> Dataset extract:
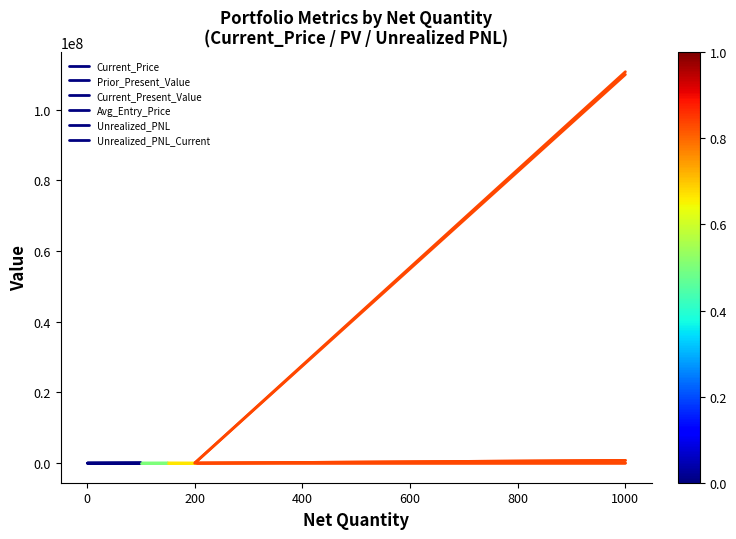

How many values in the Unrealized_PNL_Current series exceed 47337?

1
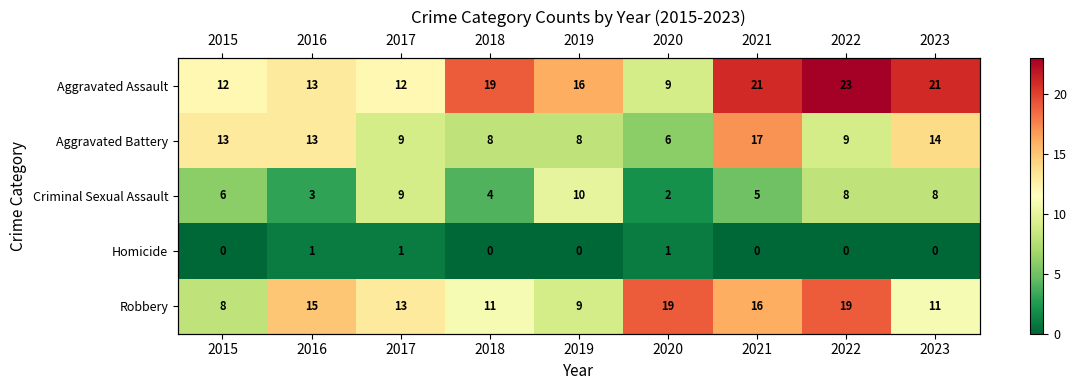

What is the difference between the second highest and second lowest values in the Criminal Sexual Assault series?

6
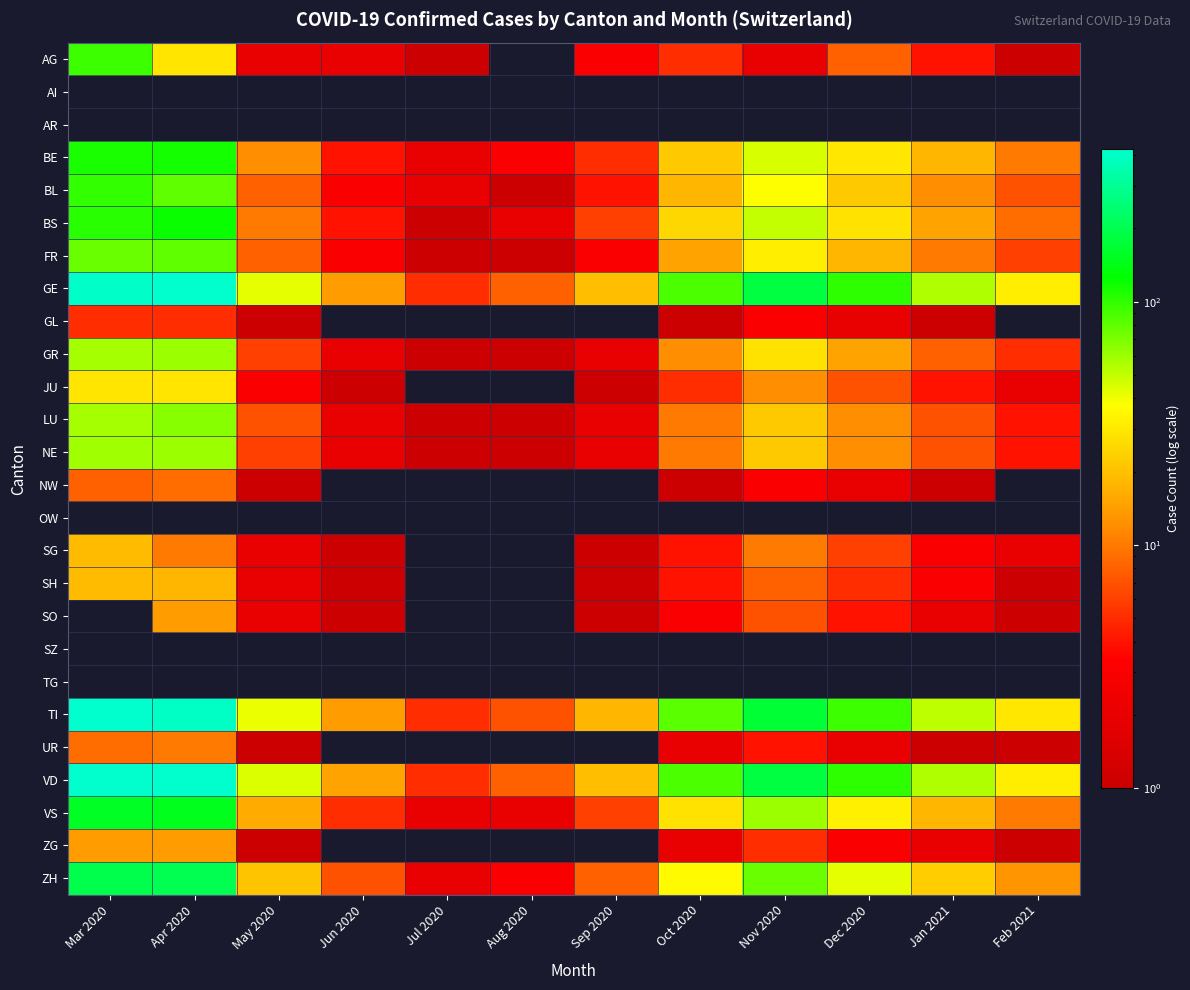

At which label does SG reach its minimum?

Jun 2020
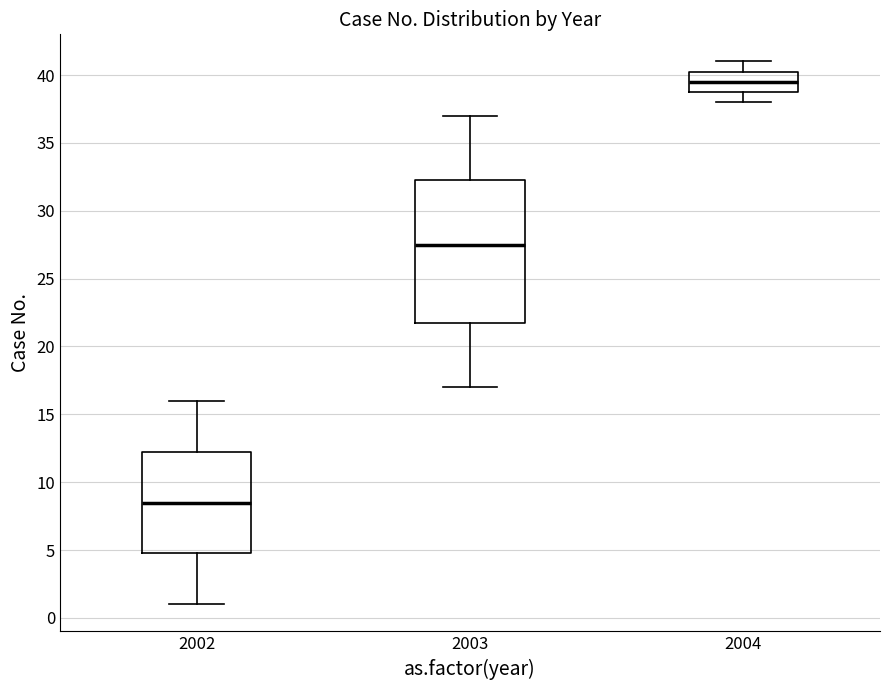

Which box is the tallest, from its lower edge to its upper edge?

2003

> To do:
Please reproduce the text of all four entries above word for word, leaving out the pictures.

> Answer for the task:
How many values in the Unrealized_PNL_Current series exceed 47337?

1

What is the difference between the second highest and second lowest values in the Criminal Sexual Assault series?

6

At which label does SG reach its minimum?

Jun 2020

Which box is the tallest, from its lower edge to its upper edge?

2003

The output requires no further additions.